+++ DATASET EXTRACT +++

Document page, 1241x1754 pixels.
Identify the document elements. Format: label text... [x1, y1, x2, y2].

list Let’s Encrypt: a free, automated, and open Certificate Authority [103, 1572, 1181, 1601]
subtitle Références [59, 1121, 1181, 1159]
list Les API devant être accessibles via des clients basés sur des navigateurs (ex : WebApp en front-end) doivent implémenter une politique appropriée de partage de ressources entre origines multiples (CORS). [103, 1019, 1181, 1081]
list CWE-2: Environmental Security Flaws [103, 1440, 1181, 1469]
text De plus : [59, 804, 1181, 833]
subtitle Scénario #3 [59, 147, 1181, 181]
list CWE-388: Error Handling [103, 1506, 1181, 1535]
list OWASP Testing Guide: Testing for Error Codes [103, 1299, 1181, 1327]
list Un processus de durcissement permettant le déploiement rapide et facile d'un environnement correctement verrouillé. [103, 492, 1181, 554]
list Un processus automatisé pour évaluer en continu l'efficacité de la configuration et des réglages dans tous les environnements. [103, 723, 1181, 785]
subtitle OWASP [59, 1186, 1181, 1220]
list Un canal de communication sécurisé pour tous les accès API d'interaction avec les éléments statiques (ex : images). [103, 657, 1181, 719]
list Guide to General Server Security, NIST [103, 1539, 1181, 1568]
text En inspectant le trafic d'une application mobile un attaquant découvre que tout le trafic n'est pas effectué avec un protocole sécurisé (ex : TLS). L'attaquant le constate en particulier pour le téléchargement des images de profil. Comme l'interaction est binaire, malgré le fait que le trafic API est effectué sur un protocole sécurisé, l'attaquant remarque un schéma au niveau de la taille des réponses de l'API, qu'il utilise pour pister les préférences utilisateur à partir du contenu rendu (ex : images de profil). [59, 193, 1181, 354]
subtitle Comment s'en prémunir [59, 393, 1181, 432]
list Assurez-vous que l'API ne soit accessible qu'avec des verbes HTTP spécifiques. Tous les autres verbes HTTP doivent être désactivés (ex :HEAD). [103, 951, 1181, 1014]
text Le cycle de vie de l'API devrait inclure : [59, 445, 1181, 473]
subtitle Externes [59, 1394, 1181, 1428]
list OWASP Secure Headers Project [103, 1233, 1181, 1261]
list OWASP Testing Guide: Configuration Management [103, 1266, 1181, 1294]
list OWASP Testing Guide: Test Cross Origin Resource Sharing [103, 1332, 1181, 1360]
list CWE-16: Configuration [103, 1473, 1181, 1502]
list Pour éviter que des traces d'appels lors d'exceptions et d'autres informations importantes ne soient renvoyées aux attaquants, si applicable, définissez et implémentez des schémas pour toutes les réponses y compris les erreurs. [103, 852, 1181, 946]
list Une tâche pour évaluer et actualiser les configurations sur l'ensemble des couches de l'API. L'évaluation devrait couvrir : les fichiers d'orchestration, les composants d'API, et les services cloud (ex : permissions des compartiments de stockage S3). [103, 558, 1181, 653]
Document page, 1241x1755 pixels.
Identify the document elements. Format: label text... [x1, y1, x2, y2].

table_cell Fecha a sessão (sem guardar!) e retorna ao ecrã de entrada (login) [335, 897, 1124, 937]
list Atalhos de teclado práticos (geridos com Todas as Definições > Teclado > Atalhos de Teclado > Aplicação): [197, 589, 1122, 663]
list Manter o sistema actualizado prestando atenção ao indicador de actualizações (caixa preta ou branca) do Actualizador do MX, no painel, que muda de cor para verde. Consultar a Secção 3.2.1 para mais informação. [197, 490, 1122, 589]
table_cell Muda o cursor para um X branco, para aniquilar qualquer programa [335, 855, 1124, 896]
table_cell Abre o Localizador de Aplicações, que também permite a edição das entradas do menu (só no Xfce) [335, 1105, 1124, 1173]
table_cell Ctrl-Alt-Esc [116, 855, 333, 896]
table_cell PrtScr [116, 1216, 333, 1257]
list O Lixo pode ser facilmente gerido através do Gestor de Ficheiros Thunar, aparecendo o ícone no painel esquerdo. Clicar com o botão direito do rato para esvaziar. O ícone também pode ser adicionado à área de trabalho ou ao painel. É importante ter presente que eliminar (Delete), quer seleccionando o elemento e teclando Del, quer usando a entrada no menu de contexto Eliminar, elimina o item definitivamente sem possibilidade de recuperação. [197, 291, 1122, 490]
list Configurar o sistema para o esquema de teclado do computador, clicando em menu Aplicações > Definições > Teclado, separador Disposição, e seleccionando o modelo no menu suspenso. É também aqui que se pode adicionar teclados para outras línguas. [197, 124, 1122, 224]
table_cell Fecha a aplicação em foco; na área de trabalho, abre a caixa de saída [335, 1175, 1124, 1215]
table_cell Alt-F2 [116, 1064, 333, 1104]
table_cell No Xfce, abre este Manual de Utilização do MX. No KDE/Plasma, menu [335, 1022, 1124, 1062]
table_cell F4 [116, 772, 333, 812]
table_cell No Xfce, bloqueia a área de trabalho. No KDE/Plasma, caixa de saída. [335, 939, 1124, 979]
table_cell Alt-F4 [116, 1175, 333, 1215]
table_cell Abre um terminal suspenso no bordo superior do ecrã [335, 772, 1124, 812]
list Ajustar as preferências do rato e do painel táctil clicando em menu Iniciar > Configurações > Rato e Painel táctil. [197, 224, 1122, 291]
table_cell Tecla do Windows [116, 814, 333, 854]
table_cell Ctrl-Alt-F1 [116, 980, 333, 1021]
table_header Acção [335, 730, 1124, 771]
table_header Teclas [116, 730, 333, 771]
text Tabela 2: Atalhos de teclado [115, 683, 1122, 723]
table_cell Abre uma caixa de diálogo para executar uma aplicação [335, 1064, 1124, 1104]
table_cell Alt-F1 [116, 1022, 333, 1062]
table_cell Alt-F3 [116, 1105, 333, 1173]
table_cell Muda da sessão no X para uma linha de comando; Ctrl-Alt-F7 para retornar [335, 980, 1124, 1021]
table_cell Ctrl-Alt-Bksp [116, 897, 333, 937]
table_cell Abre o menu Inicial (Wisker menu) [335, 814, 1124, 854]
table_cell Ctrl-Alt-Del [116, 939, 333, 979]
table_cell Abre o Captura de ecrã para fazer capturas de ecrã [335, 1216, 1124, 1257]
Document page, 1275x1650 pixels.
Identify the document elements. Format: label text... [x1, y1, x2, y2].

+++

PROBLEM REQUIREMENTS:
How many lines of the listing contain the string "Plasma"? Reply with the number only.

COMPLETED TASK:
2